Direttiva Euratom. Le nuove applicazioni italiane nel documento della Federazione nazionale dei Tsrm Pstrp
Il 5 dicembre 2013 il Consiglio dell’Unione europea ha emanato la direttiva 2013/59/Euratom, che stabilisce norme fondamentali di sicurezza relative alla protezione contro i pericoli derivanti dall’esposizione alle radiazioni ionizzanti, e che abroga tutte le precedenti. A distanza di anni la Federazione dei TSRM PSTRP denuncia grossi limiti nel recepimento italiano. IL DOCUMENTO

La Federazione nazionale dei TSRM PSTRP ha pubblicato un nuovo documento per l’applicazione della direttiva 59 Euratom del 2013, cercando di fornire più strumenti possibili per migliorare le condizioni di lavoro dei tecnici di radiologia. 
 
“In attesa che il Ministero della Salute dia corso al necessario confronto tra le parti coinvolte dalla direttiva 2013/59/Euratom (persone esposte, Regioni, Medici di medicina generale, Medici d’area radiologica, TTSSRM, Fisici medici, etc…) – si legge nel comunicato stampa – la Federazione nazionale, avendo a cuore la radioprotezione e la sostenibilità del sistema sanitario, ha ritenuto opportuno editare un documento di posizionamento volto a ribadire i principi alla base dei doveri e della liceità dell’agire del TSRM, consentendogli di operare con la giusta consapevolezza e serenità”.

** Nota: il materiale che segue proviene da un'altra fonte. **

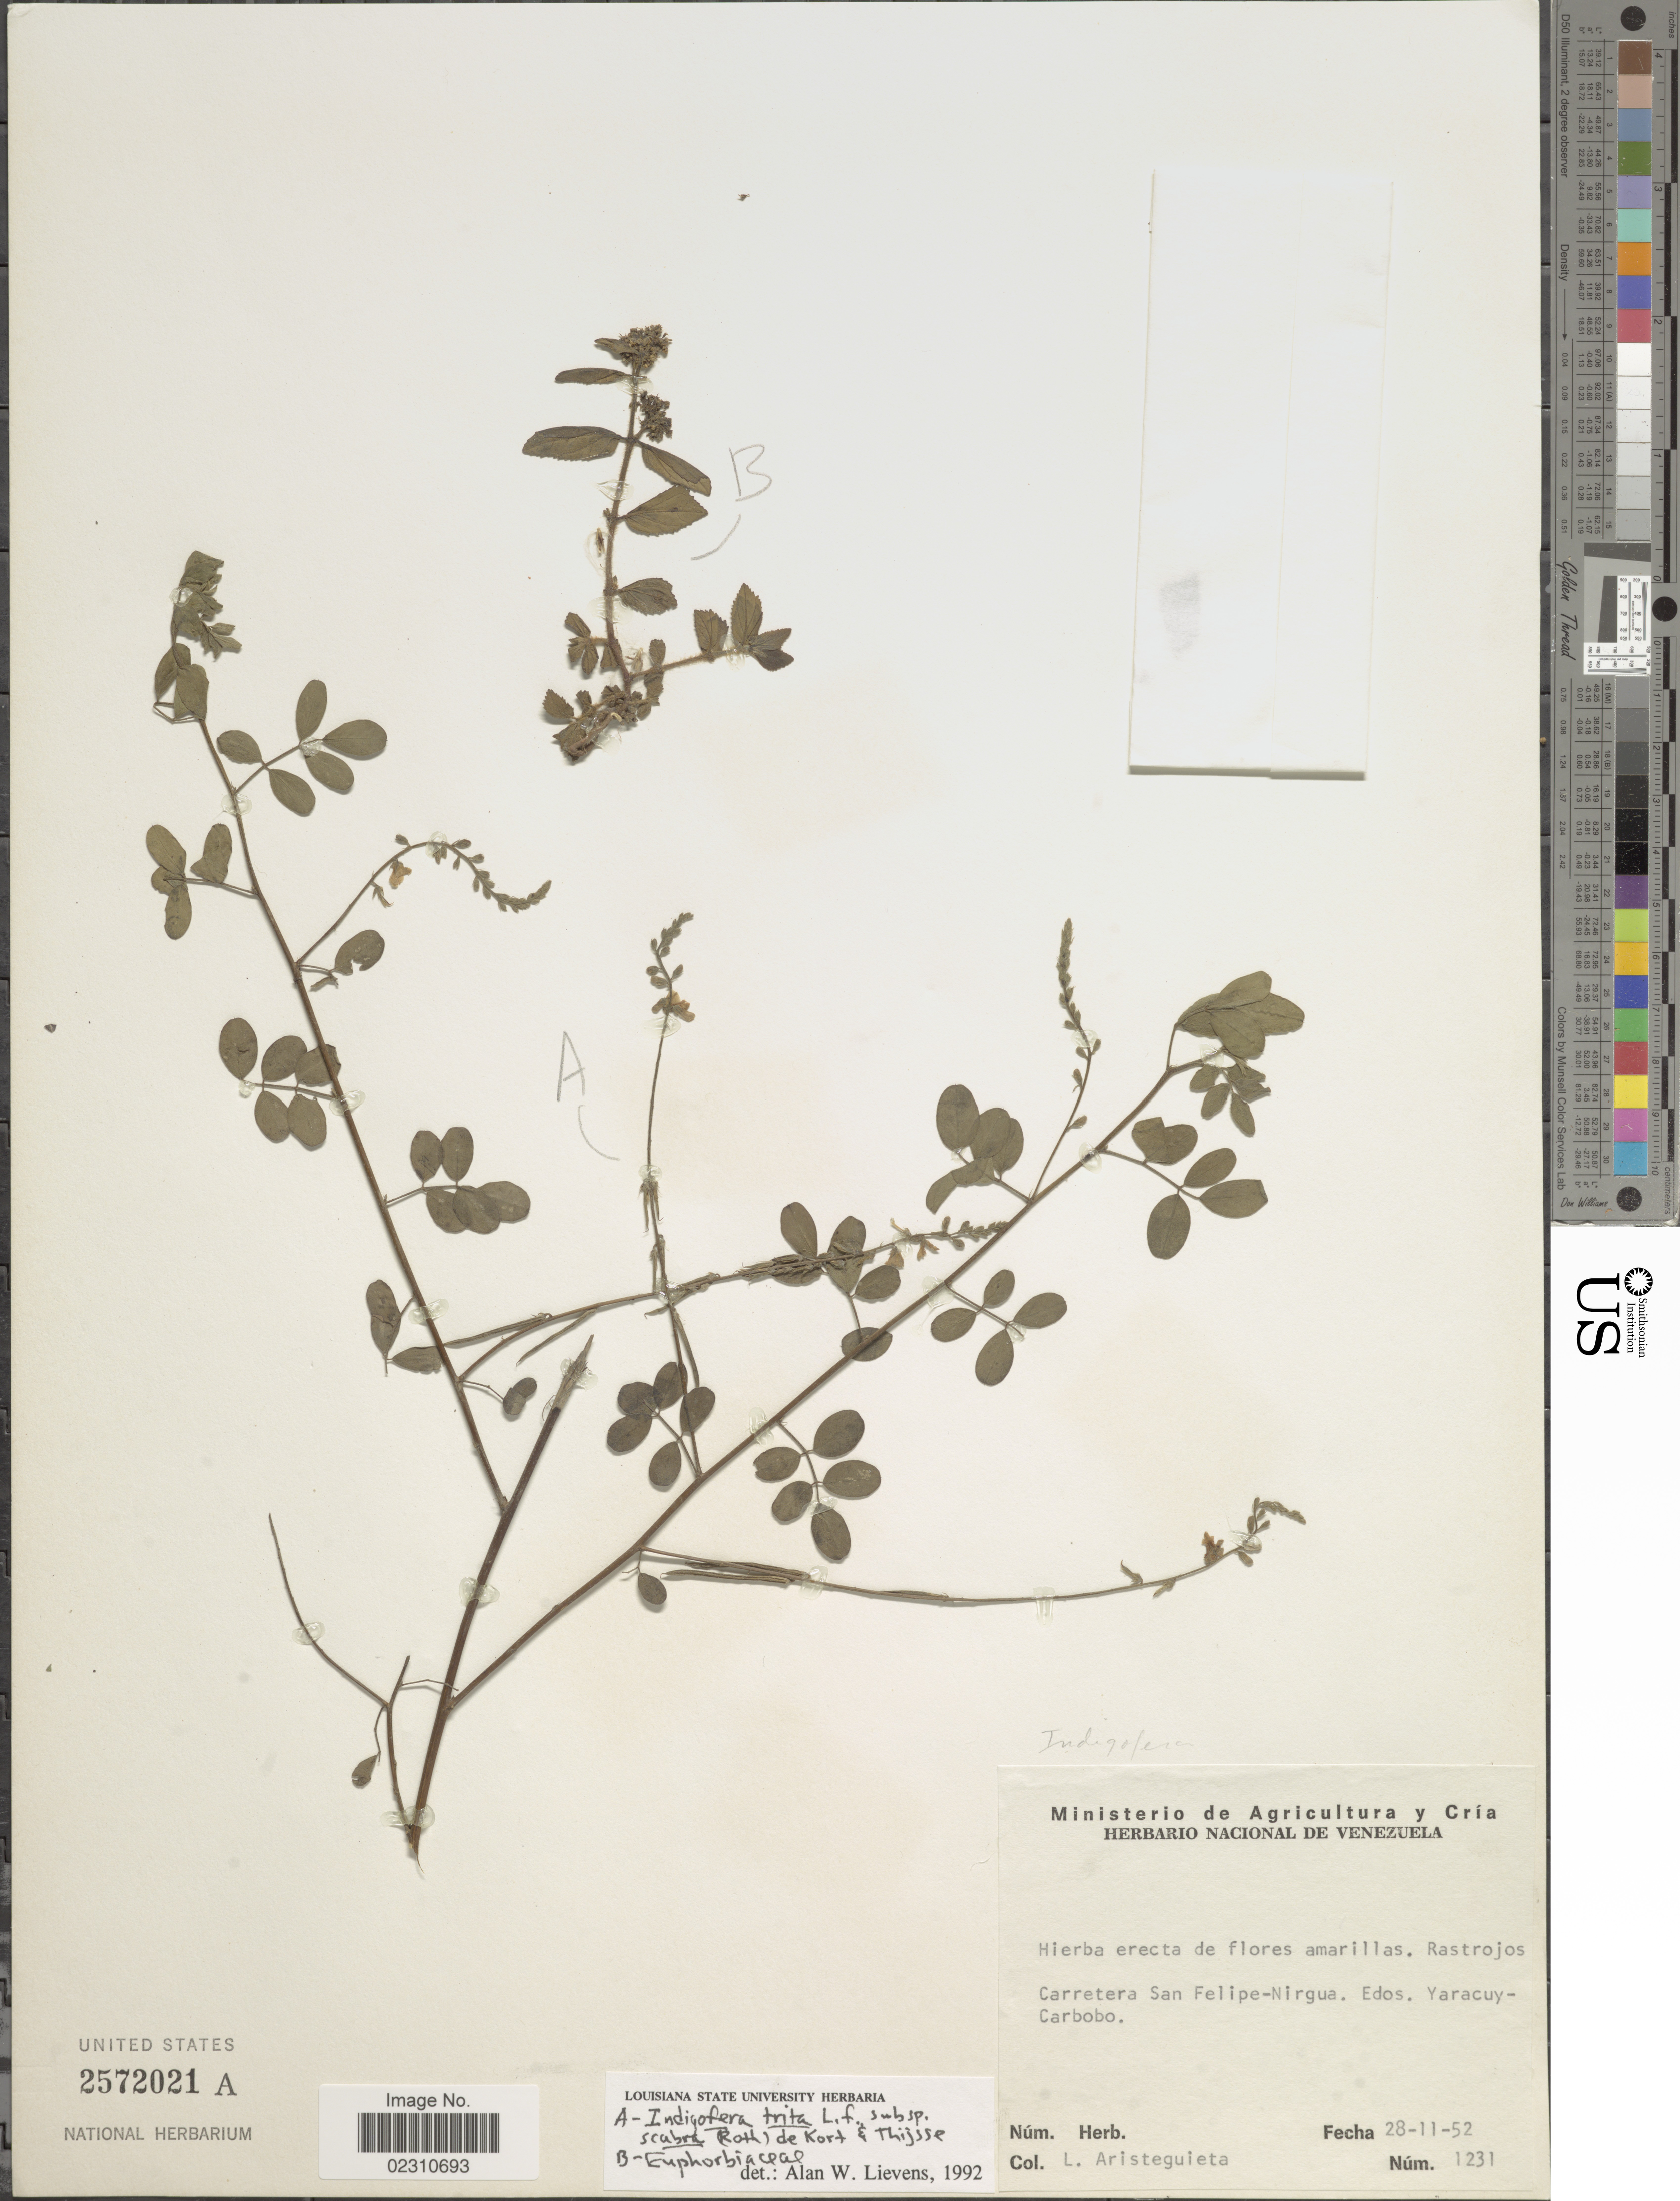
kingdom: Plantae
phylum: Tracheophyta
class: Magnoliopsida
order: Fabales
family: Fabaceae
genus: Indigofera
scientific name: Indigofera trita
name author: L. f.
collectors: L. Aristeguieta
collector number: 1231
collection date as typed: Transcribed d/m/y: 28/11/52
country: Venezuela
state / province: Yaracuy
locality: Carretera San Felipe-Nirgua, Edos, Yaracuy-Carbobo.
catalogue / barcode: US 2572021A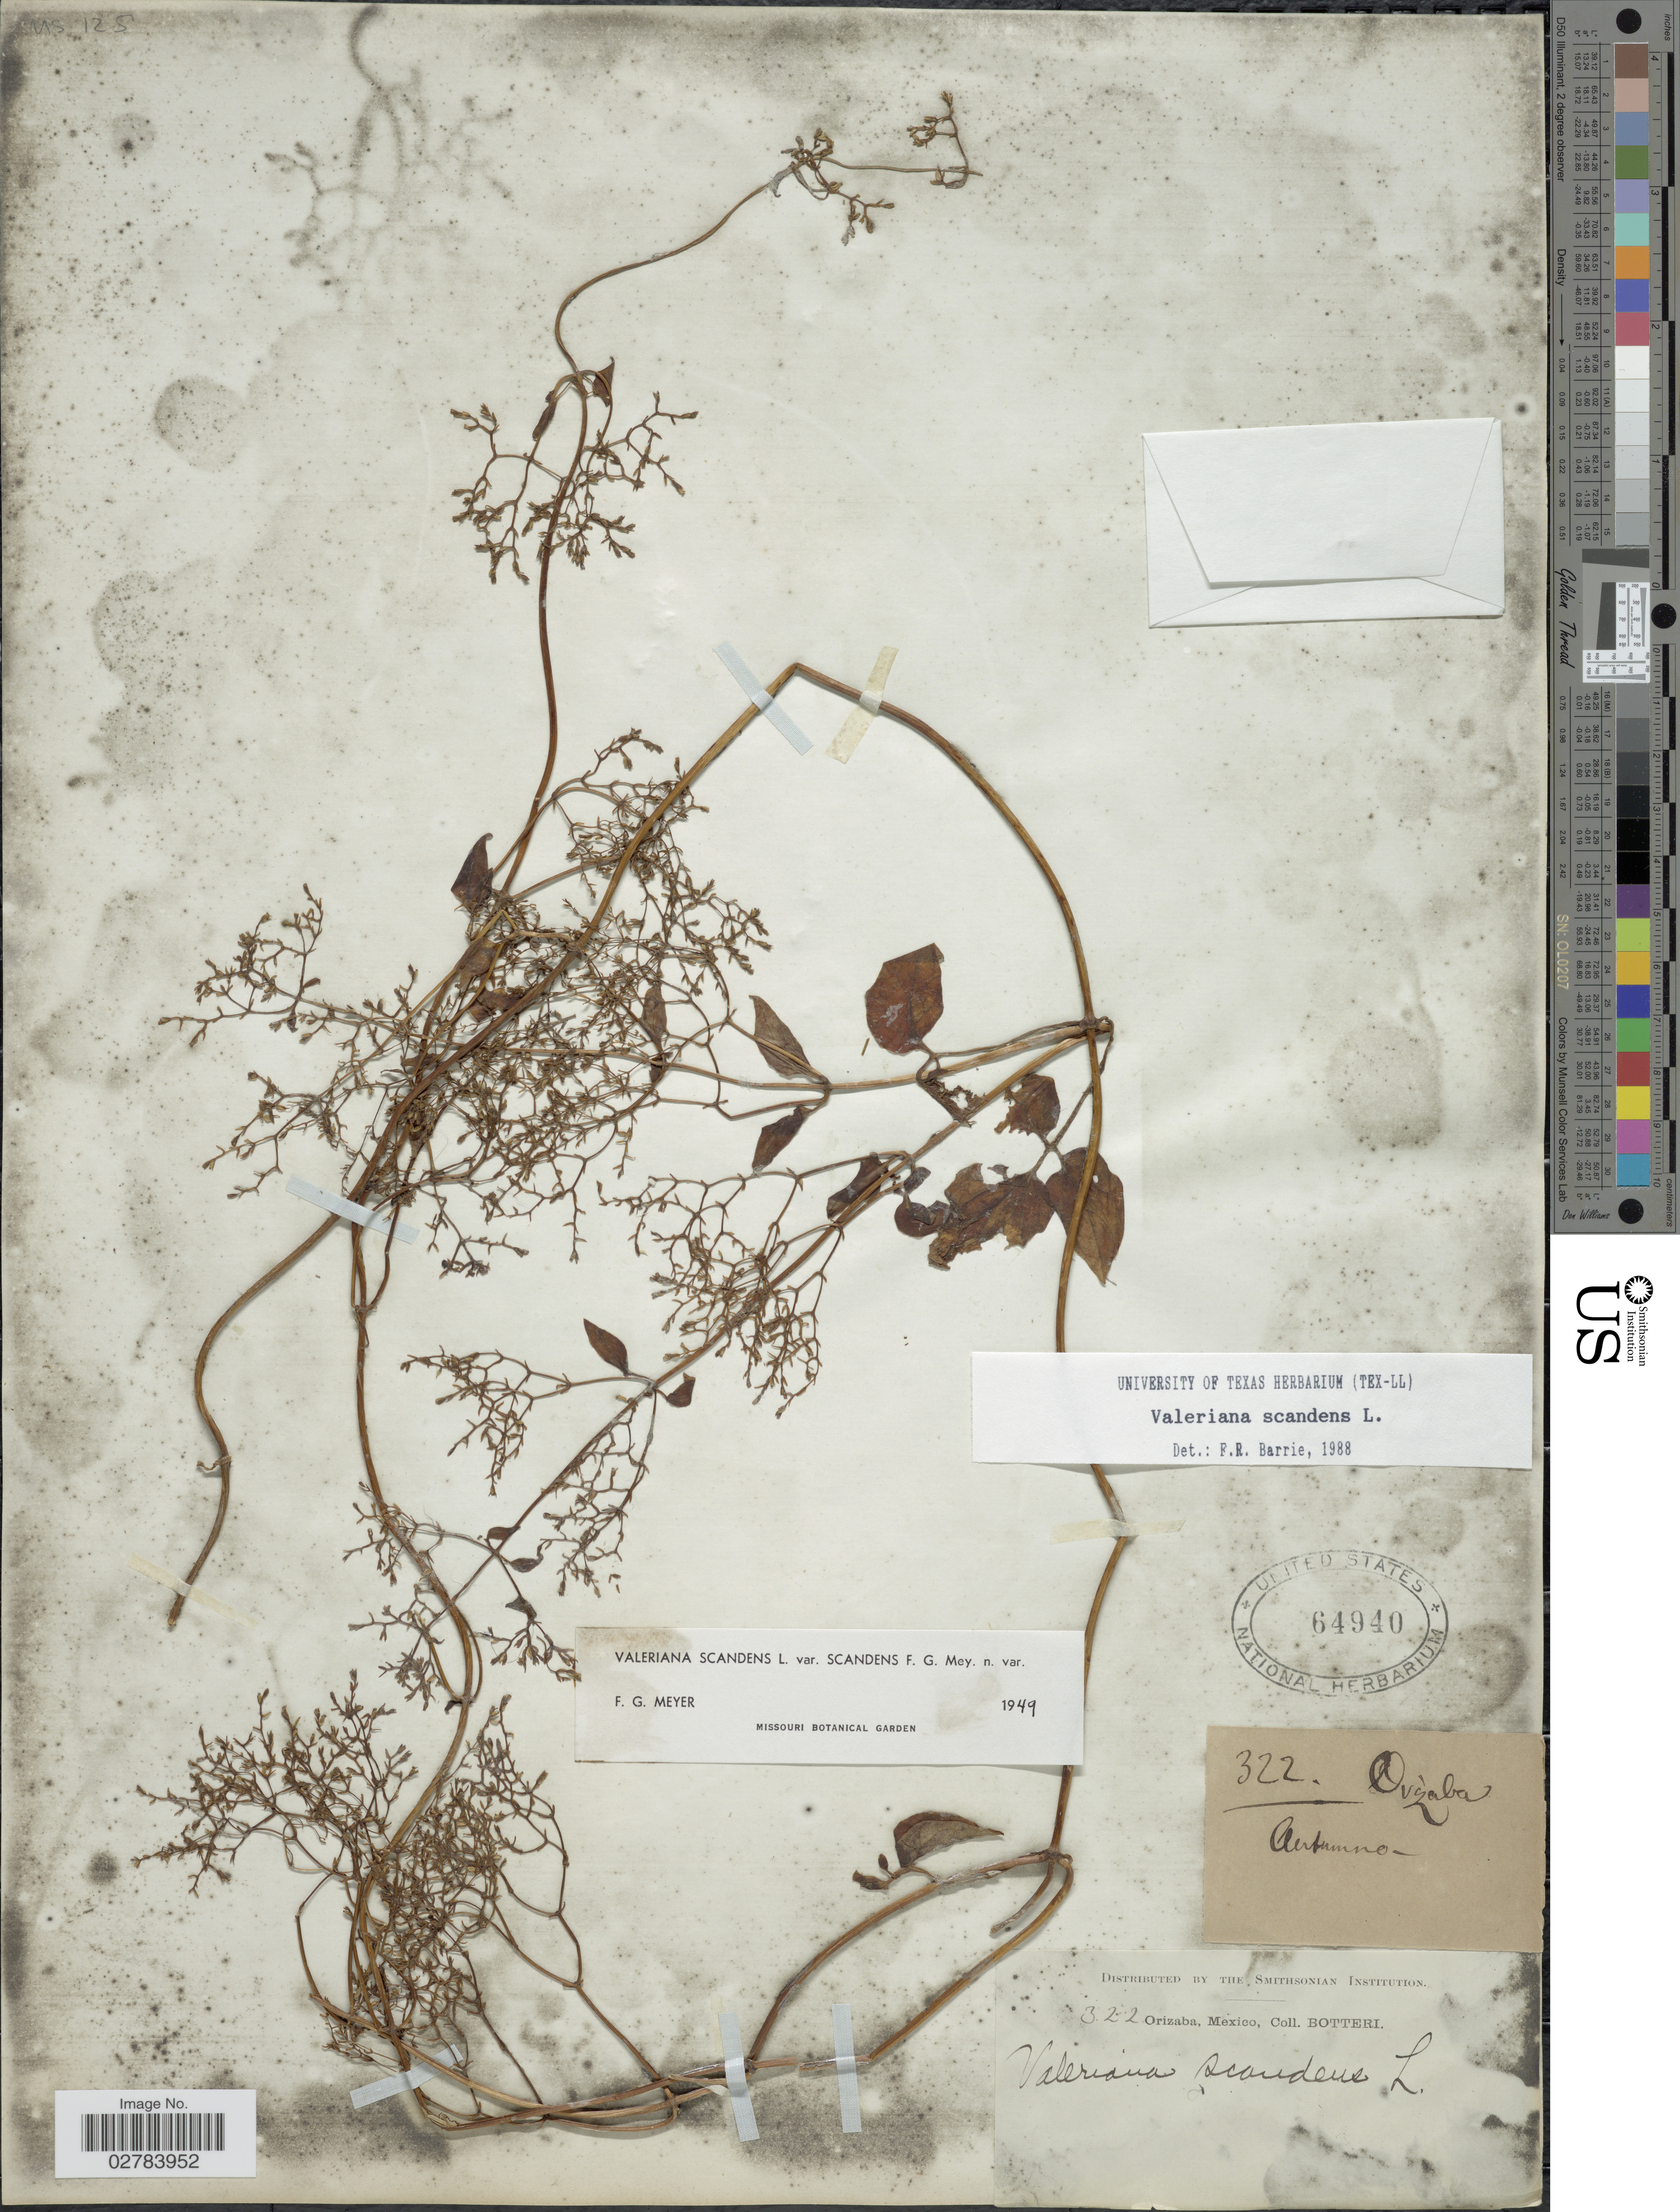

Le versione attualmente in uso della direttiva “preclude al nostro legislatore la possibilità di disporre di una traduzione neutra, come già accaduto in occasione del recepimento della direttiva precedente (97/43/Euratom) col DLgs 187/2000. Tale condizione è stata all’origine di contenziosi giudiziari amministrativi e di due processi penali (i noti casi Marlia e Barga), fortunatamente si sono conclusi con l’assoluzione di tutti gli imputati -tra i quali 14 Tecnici Sanitari di Radiologia Medica (TSRM). In sede di dibattimento è stato risolto il palese contrasto tra la normativa che nel nostro Stato regola la formazione e l’abilitazione del TSRM e quanto, invece, sullo stesso è previsto dal DLgs 187/2000”.

Il Comitato centrale della federazione precisa che “il documento rappresenta in modo logico e argomentato, una chiara e inequivocabile presa di posizione da parte della FNO TSRM PSTRP circa il corretto recepimento della direttiva 2013/59/Euratom, anche quale ausilio all'esercizio professionale dei Tecnici di radiologia, cioè di quei professionisti sanitari che, a seguito di specifica formazione e abilitazione, espongono le persone alle radiazioni ionizzanti”.